L’atomo, nel suo complesso è il più pesante finora trovato, circa 277 volte di più del primo elemento della Tavola cioè l’idrogeno. È un metallo, appartenente al settimo periodo e al Gruppo 12, lo stesso dello Zinco e del Mercurio; come quest’ultimo dovrebbe anche essere liquido alle condizioni normali. Si tratta di un elemento artificiale, che si forma solo per pochi istanti per poi decadere; l’ultimo elemento naturale infatti, il Renio, è stato scoperto nel 1925. Le scoperte successive hanno riguardato elementi artificiali sempre più pesanti, ottenibili solo negli acceleratori come il GSI. Qui in effetti, negli ultimi trent’anni sono stati scoperti cinque nuovi elementi chimici i cui numeri atomici vanno dal 107 al 111; le scoperte sono comunque state confermate da prove sperimentali condotte anche in altri centri, in particolare dall’Istituto di giapponese Riken.

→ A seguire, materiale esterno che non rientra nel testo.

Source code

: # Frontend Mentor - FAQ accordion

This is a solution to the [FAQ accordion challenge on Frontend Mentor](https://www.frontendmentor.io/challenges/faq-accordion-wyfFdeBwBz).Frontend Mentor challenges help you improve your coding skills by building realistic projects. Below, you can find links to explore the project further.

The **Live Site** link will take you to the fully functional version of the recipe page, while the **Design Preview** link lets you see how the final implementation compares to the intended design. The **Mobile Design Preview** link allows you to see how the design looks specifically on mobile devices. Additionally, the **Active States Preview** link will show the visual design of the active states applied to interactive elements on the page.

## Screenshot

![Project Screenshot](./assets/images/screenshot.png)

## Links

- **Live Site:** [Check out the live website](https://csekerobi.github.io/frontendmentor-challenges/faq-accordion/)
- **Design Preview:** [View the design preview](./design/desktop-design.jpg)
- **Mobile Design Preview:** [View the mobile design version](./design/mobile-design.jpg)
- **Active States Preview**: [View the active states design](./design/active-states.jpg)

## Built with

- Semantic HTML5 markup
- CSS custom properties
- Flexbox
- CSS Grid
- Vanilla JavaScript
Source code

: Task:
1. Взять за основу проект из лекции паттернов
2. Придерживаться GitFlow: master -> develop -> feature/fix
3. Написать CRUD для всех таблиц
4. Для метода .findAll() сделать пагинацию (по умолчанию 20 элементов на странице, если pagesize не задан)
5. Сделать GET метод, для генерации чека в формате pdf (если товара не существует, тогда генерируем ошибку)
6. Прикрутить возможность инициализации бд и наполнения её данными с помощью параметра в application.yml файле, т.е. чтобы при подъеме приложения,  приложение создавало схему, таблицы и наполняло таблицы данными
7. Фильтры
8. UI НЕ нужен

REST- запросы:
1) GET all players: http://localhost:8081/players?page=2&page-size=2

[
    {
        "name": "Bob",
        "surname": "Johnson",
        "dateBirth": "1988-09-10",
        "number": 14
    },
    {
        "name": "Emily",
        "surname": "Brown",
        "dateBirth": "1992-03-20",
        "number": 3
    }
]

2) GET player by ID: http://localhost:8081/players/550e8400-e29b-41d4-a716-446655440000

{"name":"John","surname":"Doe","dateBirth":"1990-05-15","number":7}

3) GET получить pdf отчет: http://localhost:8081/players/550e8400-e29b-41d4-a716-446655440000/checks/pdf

In attesa del nome definitivo, lo IUPAC ha comunque pensato a una denominazione provvisoria e, con uno sforzo di fantasia sovrumano, ha pensato di battezzarlo come “ununbio”, accorpando i termini latini collegati alle tre cifre: unus, unus, bis. Del resto aveva fatto così anche con l’elemento 111, scoperto sempre da Hofmann nel 1994 e chiamato inizialmente “unununio”, cioè tre volte uno, e successivamente codificato come Roentgenio (un tardivo omaggio allo scopritore dei raggi X Wilhelm Roentgen).

La nomenclatura chimica non finisce però con l’ununbio: altri possibili elementi attendono che il GSI o altre macchine del genere sollevino il sipario sulla loro esistenza e che altri fantasiosi scienziati ne propongano il nome: per ora la tavola periodica che campeggia in tutte le aule di chimica del mondo si limita a riempire le caselle degli enigmatici elementi dal 113 al 118: Ununtrio, Ununquadio, Ununpentio, Ununexio, Ununseptio e Ununottio.

Molto più in là è difficile andare: di per sé si potrebbe pensare di continuare ad aggiungere particelle al nucleo ma poi i problemi di stabilità diventerebbero determinanti. Si tratterebbe quindi di ben altro che di semplici questioni di nomenclatura.